Saved data entries:

►

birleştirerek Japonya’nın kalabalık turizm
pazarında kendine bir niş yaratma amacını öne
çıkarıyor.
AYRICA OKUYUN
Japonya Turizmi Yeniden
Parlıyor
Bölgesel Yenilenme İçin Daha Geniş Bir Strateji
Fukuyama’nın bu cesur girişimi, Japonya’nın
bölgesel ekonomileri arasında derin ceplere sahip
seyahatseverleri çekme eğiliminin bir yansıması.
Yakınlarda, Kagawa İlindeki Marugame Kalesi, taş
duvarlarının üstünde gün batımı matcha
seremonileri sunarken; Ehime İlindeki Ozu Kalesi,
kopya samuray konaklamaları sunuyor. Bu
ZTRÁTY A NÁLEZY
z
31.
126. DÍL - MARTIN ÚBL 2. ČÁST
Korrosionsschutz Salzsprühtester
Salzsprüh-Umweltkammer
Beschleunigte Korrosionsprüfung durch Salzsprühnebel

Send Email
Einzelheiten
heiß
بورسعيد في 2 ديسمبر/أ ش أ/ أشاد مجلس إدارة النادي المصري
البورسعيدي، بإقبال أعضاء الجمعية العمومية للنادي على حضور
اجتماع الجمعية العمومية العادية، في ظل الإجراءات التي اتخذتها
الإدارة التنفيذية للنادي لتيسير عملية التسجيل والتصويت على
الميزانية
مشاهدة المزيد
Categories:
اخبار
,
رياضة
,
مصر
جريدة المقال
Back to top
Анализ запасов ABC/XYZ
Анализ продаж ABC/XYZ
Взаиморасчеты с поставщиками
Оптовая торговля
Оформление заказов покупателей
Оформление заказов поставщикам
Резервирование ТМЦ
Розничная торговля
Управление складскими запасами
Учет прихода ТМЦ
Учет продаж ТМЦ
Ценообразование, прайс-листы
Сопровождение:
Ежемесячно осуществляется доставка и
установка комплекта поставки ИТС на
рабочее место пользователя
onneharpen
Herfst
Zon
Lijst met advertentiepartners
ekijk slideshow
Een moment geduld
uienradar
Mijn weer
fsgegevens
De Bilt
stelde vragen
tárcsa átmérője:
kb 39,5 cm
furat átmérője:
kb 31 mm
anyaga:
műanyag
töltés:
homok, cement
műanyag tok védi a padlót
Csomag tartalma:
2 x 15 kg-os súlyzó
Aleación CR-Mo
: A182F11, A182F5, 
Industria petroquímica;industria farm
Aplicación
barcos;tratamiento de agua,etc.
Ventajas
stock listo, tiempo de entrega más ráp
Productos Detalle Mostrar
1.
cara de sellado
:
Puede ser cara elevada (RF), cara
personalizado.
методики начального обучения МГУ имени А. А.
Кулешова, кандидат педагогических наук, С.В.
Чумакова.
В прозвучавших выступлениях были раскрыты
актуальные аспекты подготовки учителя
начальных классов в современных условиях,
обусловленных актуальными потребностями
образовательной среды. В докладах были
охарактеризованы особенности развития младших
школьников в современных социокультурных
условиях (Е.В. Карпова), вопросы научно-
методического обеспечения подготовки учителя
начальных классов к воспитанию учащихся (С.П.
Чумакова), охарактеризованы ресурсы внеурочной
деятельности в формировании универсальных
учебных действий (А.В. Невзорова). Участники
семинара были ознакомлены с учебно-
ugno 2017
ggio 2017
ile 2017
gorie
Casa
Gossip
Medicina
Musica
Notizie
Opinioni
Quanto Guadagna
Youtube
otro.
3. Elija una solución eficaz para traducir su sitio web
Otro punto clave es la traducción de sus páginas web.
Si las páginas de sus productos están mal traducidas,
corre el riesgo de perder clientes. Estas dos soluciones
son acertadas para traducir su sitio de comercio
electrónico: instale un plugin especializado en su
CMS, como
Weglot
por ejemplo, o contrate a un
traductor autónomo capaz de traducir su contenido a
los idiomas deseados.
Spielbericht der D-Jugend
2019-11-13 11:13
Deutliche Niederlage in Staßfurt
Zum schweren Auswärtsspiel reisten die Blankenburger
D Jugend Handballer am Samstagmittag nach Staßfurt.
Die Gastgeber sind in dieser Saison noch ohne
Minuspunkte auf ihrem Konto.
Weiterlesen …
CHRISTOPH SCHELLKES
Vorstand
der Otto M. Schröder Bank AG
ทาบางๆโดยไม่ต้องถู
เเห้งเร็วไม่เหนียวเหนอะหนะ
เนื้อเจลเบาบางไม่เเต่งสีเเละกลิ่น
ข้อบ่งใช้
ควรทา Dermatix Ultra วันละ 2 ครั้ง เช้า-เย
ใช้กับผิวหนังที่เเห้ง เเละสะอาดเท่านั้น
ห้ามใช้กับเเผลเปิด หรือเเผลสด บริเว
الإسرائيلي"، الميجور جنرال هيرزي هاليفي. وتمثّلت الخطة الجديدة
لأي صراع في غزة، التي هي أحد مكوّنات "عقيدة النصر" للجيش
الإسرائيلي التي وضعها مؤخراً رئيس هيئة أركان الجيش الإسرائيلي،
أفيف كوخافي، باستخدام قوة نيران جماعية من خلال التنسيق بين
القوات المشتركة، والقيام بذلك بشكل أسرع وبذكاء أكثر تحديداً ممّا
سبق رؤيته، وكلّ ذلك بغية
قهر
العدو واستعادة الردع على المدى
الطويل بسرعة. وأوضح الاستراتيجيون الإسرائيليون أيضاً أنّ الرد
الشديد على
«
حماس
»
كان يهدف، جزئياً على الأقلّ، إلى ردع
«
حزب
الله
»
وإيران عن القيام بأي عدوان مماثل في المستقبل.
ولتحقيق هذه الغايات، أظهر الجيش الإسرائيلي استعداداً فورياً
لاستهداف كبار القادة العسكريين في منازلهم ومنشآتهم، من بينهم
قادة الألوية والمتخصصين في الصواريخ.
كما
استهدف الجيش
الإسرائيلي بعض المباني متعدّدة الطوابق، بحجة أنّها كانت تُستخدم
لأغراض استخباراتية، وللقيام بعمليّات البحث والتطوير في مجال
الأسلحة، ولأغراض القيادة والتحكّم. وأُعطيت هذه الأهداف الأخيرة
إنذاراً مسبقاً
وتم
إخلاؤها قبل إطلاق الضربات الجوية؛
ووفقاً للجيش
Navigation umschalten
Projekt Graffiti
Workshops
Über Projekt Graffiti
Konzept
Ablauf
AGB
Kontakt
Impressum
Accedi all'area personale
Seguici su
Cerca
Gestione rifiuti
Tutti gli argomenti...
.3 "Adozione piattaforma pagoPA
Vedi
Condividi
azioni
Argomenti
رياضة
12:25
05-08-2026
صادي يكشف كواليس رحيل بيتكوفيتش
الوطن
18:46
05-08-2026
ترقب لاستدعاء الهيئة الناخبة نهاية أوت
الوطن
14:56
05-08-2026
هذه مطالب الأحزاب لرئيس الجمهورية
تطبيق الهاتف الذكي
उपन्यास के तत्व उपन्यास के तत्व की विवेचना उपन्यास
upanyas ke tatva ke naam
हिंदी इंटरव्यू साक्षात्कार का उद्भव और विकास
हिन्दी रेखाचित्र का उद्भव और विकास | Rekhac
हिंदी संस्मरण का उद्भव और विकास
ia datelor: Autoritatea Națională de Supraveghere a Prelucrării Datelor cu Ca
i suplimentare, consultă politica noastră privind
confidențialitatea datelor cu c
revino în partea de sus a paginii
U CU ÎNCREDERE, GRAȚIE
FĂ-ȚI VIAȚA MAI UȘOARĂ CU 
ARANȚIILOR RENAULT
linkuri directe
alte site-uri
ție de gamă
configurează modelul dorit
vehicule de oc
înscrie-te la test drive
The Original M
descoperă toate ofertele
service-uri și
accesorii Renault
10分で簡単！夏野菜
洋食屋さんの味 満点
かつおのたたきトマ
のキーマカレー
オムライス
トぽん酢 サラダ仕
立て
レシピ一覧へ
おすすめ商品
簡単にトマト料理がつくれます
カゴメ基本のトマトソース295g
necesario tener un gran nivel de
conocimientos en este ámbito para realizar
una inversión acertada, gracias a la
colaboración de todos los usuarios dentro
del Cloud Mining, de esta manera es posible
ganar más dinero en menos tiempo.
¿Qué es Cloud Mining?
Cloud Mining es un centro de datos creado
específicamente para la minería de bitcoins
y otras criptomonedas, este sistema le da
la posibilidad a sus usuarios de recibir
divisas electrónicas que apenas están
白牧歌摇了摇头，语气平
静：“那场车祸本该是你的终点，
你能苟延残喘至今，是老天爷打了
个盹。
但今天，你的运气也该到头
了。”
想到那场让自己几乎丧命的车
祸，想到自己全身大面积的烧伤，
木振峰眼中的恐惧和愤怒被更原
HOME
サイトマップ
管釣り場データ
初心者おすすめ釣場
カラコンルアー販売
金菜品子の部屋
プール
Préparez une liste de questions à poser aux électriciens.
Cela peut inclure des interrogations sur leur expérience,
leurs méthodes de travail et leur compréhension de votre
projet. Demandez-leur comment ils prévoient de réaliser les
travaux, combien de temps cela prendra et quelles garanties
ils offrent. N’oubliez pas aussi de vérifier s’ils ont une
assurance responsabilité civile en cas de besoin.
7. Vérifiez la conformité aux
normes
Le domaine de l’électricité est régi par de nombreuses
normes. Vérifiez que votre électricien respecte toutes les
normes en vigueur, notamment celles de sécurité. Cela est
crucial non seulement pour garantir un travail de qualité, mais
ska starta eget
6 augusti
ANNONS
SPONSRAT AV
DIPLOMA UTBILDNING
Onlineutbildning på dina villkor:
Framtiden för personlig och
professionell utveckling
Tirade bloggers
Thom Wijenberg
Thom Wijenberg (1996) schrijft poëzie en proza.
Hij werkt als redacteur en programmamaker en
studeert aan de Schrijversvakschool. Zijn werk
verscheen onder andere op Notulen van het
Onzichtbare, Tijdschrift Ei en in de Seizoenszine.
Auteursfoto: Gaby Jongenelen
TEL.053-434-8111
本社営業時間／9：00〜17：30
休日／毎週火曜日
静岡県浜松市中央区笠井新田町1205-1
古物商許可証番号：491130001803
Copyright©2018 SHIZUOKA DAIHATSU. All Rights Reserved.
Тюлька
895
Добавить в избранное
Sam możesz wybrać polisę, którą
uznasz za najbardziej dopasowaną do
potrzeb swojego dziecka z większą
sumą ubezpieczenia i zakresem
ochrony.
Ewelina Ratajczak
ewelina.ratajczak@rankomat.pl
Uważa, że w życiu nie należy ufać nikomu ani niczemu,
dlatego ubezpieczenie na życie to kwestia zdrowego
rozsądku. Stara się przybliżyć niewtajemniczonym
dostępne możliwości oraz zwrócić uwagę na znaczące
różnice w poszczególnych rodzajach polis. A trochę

◄

## Exercise aim
Copy the entries above, from the very first line through the line containing "مشاهدة المزيد", and change "Einzelheiten" to "Details" while keeping everything else the same.

## Result below
birleştirerek Japonya’nın kalabalık turizm
pazarında kendine bir niş yaratma amacını öne
çıkarıyor.
AYRICA OKUYUN
Japonya Turizmi Yeniden
Parlıyor
Bölgesel Yenilenme İçin Daha Geniş Bir Strateji
Fukuyama’nın bu cesur girişimi, Japonya’nın
bölgesel ekonomileri arasında derin ceplere sahip
seyahatseverleri çekme eğiliminin bir yansıması.
Yakınlarda, Kagawa İlindeki Marugame Kalesi, taş
duvarlarının üstünde gün batımı matcha
seremonileri sunarken; Ehime İlindeki Ozu Kalesi,
kopya samuray konaklamaları sunuyor. Bu
ZTRÁTY A NÁLEZY
z
31.
126. DÍL - MARTIN ÚBL 2. ČÁST
Korrosionsschutz Salzsprühtester
Salzsprüh-Umweltkammer
Beschleunigte Korrosionsprüfung durch Salzsprühnebel

Send Email
Details
heiß
بورسعيد في 2 ديسمبر/أ ش أ/ أشاد مجلس إدارة النادي المصري
البورسعيدي، بإقبال أعضاء الجمعية العمومية للنادي على حضور
اجتماع الجمعية العمومية العادية، في ظل الإجراءات التي اتخذتها
الإدارة التنفيذية للنادي لتيسير عملية التسجيل والتصويت على
الميزانية
مشاهدة المزيد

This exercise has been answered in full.